Start of Data for review

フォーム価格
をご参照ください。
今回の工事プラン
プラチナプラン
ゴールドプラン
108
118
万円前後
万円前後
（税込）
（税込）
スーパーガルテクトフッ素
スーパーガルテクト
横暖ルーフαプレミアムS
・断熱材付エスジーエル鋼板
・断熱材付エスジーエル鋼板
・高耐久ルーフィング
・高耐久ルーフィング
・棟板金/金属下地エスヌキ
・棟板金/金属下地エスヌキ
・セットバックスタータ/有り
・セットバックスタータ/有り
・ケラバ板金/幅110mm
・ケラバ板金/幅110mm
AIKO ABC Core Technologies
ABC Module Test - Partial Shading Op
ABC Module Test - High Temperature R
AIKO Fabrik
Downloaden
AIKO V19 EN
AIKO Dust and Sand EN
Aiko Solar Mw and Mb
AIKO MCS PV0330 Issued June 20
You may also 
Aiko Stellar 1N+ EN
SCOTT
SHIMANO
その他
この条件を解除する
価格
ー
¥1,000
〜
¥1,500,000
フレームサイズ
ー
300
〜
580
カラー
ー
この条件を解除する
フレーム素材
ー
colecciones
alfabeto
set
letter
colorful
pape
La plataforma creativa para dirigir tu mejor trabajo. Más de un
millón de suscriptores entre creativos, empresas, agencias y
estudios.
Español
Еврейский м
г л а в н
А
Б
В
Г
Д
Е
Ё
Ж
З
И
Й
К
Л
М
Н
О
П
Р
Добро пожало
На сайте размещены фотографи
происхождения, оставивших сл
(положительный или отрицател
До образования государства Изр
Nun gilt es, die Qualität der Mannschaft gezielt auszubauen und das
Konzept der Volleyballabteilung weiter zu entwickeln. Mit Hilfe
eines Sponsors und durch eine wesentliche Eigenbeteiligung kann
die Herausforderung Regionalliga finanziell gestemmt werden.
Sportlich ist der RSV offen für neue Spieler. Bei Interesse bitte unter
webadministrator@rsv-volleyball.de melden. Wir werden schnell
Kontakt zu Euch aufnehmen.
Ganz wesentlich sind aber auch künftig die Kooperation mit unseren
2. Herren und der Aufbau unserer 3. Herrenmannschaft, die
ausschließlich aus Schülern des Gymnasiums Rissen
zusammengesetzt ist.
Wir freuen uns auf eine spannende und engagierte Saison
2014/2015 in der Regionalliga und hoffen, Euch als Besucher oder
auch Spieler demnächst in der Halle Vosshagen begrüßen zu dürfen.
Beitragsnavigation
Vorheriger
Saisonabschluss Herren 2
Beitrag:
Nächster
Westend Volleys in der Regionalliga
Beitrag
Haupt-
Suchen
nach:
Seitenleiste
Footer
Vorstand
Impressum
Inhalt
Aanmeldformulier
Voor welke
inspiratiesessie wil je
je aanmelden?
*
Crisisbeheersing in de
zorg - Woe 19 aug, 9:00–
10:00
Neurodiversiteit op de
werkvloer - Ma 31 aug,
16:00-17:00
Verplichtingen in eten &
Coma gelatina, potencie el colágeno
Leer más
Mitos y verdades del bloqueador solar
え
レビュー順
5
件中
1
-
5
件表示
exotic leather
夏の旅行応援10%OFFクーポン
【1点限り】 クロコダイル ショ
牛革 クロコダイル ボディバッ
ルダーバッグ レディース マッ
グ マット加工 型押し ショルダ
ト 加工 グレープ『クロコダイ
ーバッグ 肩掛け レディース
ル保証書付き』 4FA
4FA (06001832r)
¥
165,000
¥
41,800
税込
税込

End of Data for review

### Exercise goal
Echo back every line of the records above verbatim, in the same order and with the same characters, punctuation, and spacing.

### Response for this exercise
フォーム価格
をご参照ください。
今回の工事プラン
プラチナプラン
ゴールドプラン
108
118
万円前後
万円前後
（税込）
（税込）
スーパーガルテクトフッ素
スーパーガルテクト
横暖ルーフαプレミアムS
・断熱材付エスジーエル鋼板
・断熱材付エスジーエル鋼板
・高耐久ルーフィング
・高耐久ルーフィング
・棟板金/金属下地エスヌキ
・棟板金/金属下地エスヌキ
・セットバックスタータ/有り
・セットバックスタータ/有り
・ケラバ板金/幅110mm
・ケラバ板金/幅110mm
AIKO ABC Core Technologies
ABC Module Test - Partial Shading Op
ABC Module Test - High Temperature R
AIKO Fabrik
Downloaden
AIKO V19 EN
AIKO Dust and Sand EN
Aiko Solar Mw and Mb
AIKO MCS PV0330 Issued June 20
You may also 
Aiko Stellar 1N+ EN
SCOTT
SHIMANO
その他
この条件を解除する
価格
ー
¥1,000
〜
¥1,500,000
フレームサイズ
ー
300
〜
580
カラー
ー
この条件を解除する
フレーム素材
ー
colecciones
alfabeto
set
letter
colorful
pape
La plataforma creativa para dirigir tu mejor trabajo. Más de un
millón de suscriptores entre creativos, empresas, agencias y
estudios.
Español
Еврейский м
г л а в н
А
Б
В
Г
Д
Е
Ё
Ж
З
И
Й
К
Л
М
Н
О
П
Р
Добро пожало
На сайте размещены фотографи
происхождения, оставивших сл
(положительный или отрицател
До образования государства Изр
Nun gilt es, die Qualität der Mannschaft gezielt auszubauen und das
Konzept der Volleyballabteilung weiter zu entwickeln. Mit Hilfe
eines Sponsors und durch eine wesentliche Eigenbeteiligung kann
die Herausforderung Regionalliga finanziell gestemmt werden.
Sportlich ist der RSV offen für neue Spieler. Bei Interesse bitte unter
webadministrator@rsv-volleyball.de melden. Wir werden schnell
Kontakt zu Euch aufnehmen.
Ganz wesentlich sind aber auch künftig die Kooperation mit unseren
2. Herren und der Aufbau unserer 3. Herrenmannschaft, die
ausschließlich aus Schülern des Gymnasiums Rissen
zusammengesetzt ist.
Wir freuen uns auf eine spannende und engagierte Saison
2014/2015 in der Regionalliga und hoffen, Euch als Besucher oder
auch Spieler demnächst in der Halle Vosshagen begrüßen zu dürfen.
Beitragsnavigation
Vorheriger
Saisonabschluss Herren 2
Beitrag:
Nächster
Westend Volleys in der Regionalliga
Beitrag
Haupt-
Suchen
nach:
Seitenleiste
Footer
Vorstand
Impressum
Inhalt
Aanmeldformulier
Voor welke
inspiratiesessie wil je
je aanmelden?
*
Crisisbeheersing in de
zorg - Woe 19 aug, 9:00–
10:00
Neurodiversiteit op de
werkvloer - Ma 31 aug,
16:00-17:00
Verplichtingen in eten &
Coma gelatina, potencie el colágeno
Leer más
Mitos y verdades del bloqueador solar
え
レビュー順
5
件中
1
-
5
件表示
exotic leather
夏の旅行応援10%OFFクーポン
【1点限り】 クロコダイル ショ
牛革 クロコダイル ボディバッ
ルダーバッグ レディース マッ
グ マット加工 型押し ショルダ
ト 加工 グレープ『クロコダイ
ーバッグ 肩掛け レディース
ル保証書付き』 4FA
4FA (06001832r)
¥
165,000
¥
41,800
税込
税込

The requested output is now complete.